Reviews for ScarClan
lacihparg chapter 30 . 7/9/2007
W
PearlaH.Sweden-Arigatou chapter 30 . 5/11/2007
You updated! YES! (cheers)

Hmm...a sneak-peek in Icestar's past...nice.

Plus I like this other story you're working on!

keep it up, and update soon!

Pearla
Flametail chapter 30 . 5/11/2007
Good, good...
The Art of Alchemy chapter 29 . 4/9/2007
Good job on the last five chapters. YOu've really added more detail and less dialouge (sp); which is a great improvment from LK3. YOu are truly a master at plot development. Overall great work and you've really put a story together that keeps, I know, at least me, on the edge of my seat.
Flametail chapter 29 . 4/7/2007
Uh-oh...
PearlaH.Sweden-Arigatou chapter 29 . 4/7/2007
Coolie! Nice chappie!

write more! Was waiting for this!

THX!

Sushi-Lover,

Pearla
Shadowed111 chapter 3 . 4/7/2007
DUN DUN DUN! The suspense! I still have ALOT to read so I'll get on that. Thanks for telling me about my chapters all screwy. I replaced the last one with the REAL chapter 4.
Akuta23 chapter 1 . 4/3/2007
Skyterror, by saying the same thing you are beginning to sound washed up. By the way its "author".
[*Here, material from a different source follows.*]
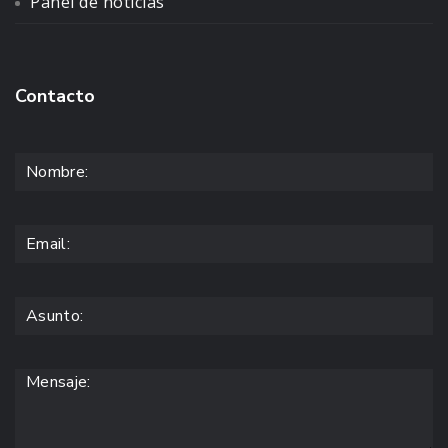
Panel de noticias
Contacto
Stelmaria, you know what to do and I hope everything is going well do you :)

Shannara23
PearlaH.Sweden-Arigatou chapter 26 . 3/30/2007
I LOVE these Cat-Chatting fics! They ROCK! And they're so funny, the make me fall off my chair!

This story's great! Write more!

Pearla
Cole Von Doom aka Belthazor chapter 1 . 3/30/2007
BURN THIS STORY!ITS A PIECE A CRAP JUST LIKE THE AURTHER!
No longer useable chapter 21 . 3/29/2007
First of all your chapters are too short, maybe try and make them a little bit longer.

You need to make your story into an actual story format because the moment it looks more like a play. Maybe have small paragraphs consisting of about 3-4 lines long.

You have big paragraphs in the middle of your chapters and this will disturb peoples concentration of the plot of your story.

Proof read your work throughly before posting and check your spelling, tenses need to be checked.

Just some advice to help you become a better writer and achieve your full potential.

Twiglet/Innocent
Pinefur chapter 27 . 3/28/2007
It is working again!

Still really good!
Elleirabird chapter 21 . 3/28/2007
Wow, so much forced mating here, and so many kits...it's addictive! Keep writing, I'm going to read your lion king story now. just review mine now! Do you like the new summary for it?

Also, do you mind if I put the link to this fanfic on my site? It is

a new site, all the links dont work yet, but yea.
Flametail chapter 24 . 3/27/2007
It was really good!
draskol chapter 2 . 3/26/2007
I'll be excessively nice with this review. I don't flame as a rule, even though I support Flame Rising and the rest of his buddies. I do, however, throw out CC like there's no tomorrow. So, here it goes.

Your first uploaded chapter isn't a story. It's a character list. Against 's Terms of Service, if you had bothered to read it in the first place. I'm not trying to sound mean there, but I'm a rule-junkie. Sort of.

Second point: your chapters are...short. Hideously short. I've seen poems longer than your chapters. Seriously. If you look under my in-progress story, note how much longer it is. In fact, my three chapters are longer than your 22 chapters.

Your writing style is not great. I suggest you go prowl the fantasy section of your bookstore. Er...at least, in my bookstore, the fantasy section doesn't contain Warriors. Warriors would be found under the "Teen" and "Children" sections. Not that I'm saying there's anything wrong with these stories. I have a friend who's a big fan of Warriors. I'm just saying that if you expand your horizons a little [say, move into the fiction/nonfiction sections...], your writing will improve. Start by trying to imitate the writer's style, and your own style will eventually develop.

Your grammar is decent. Your sentence structures are a little boring. Almost every sentence is of the following construction: Noun - verb. Why not try something else? Something more interesting?

Your dialogue also needs a bit of help. Stiff and unbelieveable. Try to imagine someone saying the stuff you write, and if you can actually imagine a person saying: "Today, is the anniversary of...Wildfire's death," with that complete full stop in the middle, then by all means, keep it. But if you can't, change it.

Also, don't forget this: "Blah," he said. Notice the comma. Not a period. Okay. He said, "Blah." Again, notice the placements of the punctuation marks.